Texte source »
+ + + +

Sur l'île, le visage tuméfié des deux hommes a beaucoup fait réagir. "Dans un territoire de liberté comme le nôtre, l'orientation sexuelle de toutes et tous doit être respectée. (…) Cette agression homophobe nous apparaît une fois de plus comme le symptôme d'un virilisme exacerbé, qui fait quotidiennement de nombreuses victimes", a dénoncé l'association LGBT Corse Arcu. Le maire de Rogliano s'est dit "scandalisé" par ces violences. "Ils les ont tabassés à dix, (…) ce n’est pas digne de la Corse, ça ! C’est dommage, car il y a une bonne jeunesse au village, mais il y en a certains qui sont visiblement frustrés et deviennent violents quand ils boivent", a-t-il déclaré au Monde.
"L'île de beauté vient de nous envoyer une carte postale terrifiante : celle d'un visage tuméfié par les coups, a réagi l'Inter-LGBT. Elle nous rappelle en plein cœur de l'été que l'homophobie ne prend pas de vacances et que les violences LGBTphobes doivent faire l'objet d'une prise de conscience des pouvoirs publics qui ont le devoir de s'investir concrètement pour faire reculer ce type d'infractions". Sur Twitter, le ministre de l'Intérieur a assuré que "ces actes infâmes ne doivent pas rester impunis". Et le préfet de Haute-Corse a dit son "indignation" pour dénoncer "avec la plus grande fermeté cette agression lâche et violente".
Une version "mensongère" pour l'association de la jeunesse locale
Mais l'association de la jeunesse de Rogliano réfute le récit des victimes. Elle déclare refuser "que l'opprobre soit jetée sur notre village". "Les faits en question ne relèvent en rien d'une quelconque homophobie", assure l'association qui croit que "la version de l'incident rapportée par les prétendues victimes est mensongère et calomnieuse à l’égard de la jeunesse du village". Il est par ailleurs reproché à l'une des victimes de s'être montrée "entreprenante à l'égard d'un mineur". Le gérant du bar, accusé de passivité face aux événements, assure que "au sein de l'établissement ou autour, aucune agression n'a eu lieu".

+ + + +

Consigne 1 » D'après le texte sur l'agression de Rogliano, pourquoi le maire du village trouve-t-il la situation "dommage" ? Répondez en une à trois phrases.
Consigne 2 » Écrivez la suite du texte sur l'agression de Rogliano, en reprenant juste après sa dernière phrase.
Le matériel qui suit vient d'une autre source.

Texte lu sur les pages »
+ + + +

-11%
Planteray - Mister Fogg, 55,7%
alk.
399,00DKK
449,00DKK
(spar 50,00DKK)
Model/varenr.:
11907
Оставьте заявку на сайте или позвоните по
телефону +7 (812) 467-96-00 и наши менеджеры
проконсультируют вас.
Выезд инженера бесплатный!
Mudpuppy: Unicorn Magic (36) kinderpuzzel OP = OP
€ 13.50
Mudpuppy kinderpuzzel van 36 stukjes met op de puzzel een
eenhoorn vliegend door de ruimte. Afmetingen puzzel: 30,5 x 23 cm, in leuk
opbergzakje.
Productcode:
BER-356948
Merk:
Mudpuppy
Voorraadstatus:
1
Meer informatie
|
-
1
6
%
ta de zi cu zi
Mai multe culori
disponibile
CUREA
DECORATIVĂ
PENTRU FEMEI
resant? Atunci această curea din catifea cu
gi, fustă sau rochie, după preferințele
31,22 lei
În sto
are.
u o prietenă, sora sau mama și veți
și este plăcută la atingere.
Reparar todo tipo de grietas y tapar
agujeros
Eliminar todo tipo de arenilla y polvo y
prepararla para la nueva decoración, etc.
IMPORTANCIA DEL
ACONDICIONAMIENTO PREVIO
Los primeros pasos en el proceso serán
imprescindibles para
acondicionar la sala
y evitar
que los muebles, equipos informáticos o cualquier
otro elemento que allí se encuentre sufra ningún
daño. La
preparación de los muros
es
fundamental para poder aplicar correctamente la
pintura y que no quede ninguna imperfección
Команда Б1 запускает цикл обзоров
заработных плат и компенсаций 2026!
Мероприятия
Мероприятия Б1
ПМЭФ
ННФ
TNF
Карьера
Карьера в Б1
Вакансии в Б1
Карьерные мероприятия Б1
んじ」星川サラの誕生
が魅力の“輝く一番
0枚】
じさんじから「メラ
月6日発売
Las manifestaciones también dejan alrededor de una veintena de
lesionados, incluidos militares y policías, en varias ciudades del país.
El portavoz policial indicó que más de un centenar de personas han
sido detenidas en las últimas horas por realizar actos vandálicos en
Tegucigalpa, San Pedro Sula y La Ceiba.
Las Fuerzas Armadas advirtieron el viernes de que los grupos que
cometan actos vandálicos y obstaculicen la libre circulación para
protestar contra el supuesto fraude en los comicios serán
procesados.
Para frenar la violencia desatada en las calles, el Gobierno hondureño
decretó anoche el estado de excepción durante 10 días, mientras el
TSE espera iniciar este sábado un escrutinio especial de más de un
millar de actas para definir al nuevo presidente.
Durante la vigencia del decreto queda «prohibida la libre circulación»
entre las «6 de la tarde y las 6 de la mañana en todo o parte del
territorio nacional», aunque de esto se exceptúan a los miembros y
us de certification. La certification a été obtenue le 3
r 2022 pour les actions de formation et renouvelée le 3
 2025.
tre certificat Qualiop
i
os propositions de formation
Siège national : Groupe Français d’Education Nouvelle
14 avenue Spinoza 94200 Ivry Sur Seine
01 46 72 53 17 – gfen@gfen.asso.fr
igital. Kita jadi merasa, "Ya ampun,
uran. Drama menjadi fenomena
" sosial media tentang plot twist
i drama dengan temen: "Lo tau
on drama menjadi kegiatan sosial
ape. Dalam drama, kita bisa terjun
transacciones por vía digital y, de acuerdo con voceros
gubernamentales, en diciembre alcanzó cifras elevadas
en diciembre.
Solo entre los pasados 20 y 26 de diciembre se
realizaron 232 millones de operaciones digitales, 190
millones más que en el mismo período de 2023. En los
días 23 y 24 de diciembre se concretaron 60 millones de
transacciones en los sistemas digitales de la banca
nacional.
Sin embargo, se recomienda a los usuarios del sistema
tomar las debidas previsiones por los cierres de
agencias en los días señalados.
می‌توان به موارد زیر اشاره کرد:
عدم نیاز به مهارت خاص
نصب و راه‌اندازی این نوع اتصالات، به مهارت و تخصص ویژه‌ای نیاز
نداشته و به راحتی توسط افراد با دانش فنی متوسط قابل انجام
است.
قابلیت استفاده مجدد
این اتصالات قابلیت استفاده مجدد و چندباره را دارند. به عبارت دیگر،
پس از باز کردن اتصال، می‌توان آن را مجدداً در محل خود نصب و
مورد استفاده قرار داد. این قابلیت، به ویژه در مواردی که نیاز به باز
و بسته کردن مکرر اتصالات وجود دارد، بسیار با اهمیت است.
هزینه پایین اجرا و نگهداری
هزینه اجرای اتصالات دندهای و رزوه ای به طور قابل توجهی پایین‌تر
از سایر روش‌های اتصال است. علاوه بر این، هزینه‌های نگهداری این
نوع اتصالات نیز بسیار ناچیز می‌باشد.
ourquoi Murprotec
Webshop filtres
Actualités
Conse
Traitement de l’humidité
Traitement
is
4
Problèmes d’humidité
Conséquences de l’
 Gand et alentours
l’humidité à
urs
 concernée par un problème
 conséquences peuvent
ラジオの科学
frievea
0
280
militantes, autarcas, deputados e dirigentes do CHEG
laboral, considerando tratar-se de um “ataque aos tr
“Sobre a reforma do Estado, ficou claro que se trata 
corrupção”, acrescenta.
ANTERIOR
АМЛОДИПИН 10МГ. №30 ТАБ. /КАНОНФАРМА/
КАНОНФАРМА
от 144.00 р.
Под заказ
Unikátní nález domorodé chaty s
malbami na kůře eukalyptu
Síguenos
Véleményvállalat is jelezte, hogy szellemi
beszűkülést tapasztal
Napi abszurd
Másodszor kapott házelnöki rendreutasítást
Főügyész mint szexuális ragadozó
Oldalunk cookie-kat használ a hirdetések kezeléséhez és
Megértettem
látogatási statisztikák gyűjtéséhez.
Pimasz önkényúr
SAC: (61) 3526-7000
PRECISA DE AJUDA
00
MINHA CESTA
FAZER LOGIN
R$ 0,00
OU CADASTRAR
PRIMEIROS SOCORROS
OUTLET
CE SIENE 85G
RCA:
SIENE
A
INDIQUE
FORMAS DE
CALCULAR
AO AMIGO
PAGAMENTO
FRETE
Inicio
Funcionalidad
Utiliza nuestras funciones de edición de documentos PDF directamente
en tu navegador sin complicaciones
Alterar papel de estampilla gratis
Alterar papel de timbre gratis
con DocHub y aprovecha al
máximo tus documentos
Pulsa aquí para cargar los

+ + + +

Réponse 1 » Le maire trouve cela dommage parce qu'il y a une bonne jeunesse au village. Mais certains jeunes sont visiblement frustrés et deviennent violents quand ils boivent.

Réponse 2 »
À la suite de ces accusations, Mickaël et Benoît ont relayé dimanche sur leur compte Instagram un long message, accompagné de trois captures d'écran de messages attribués à l'un des agresseurs présumés et publiés sur Snapchat. "On a frappé des PD ça part en couille", "1 PD à l'hôpital" ou encore "J'ai mis une droite à un PD je suis fier", peut-on lire sur les images. Une série de snap qui, s'ils s'avèrent avoir vraiment été publiés par l'un des agresseurs présumés, mettrait à mal la version de l'association de Rogliano.
Les victimes ont toutefois appelé à ne pas stigmatiser les Corses. "Ça aurait pu arriver n'importe où, et avant cette agression, nous avons passé des moments paisibles en Corse et à Macinaggio, sans avoir à nous cacher", écrit-il dans une story. Pour Mickaël, si "toute la foule présente à la soirée a été complaisante avec l'agression", "ce n'est ni un village, ni un peuple qui nous a lynchés. L'homophobie n'a pas de pays."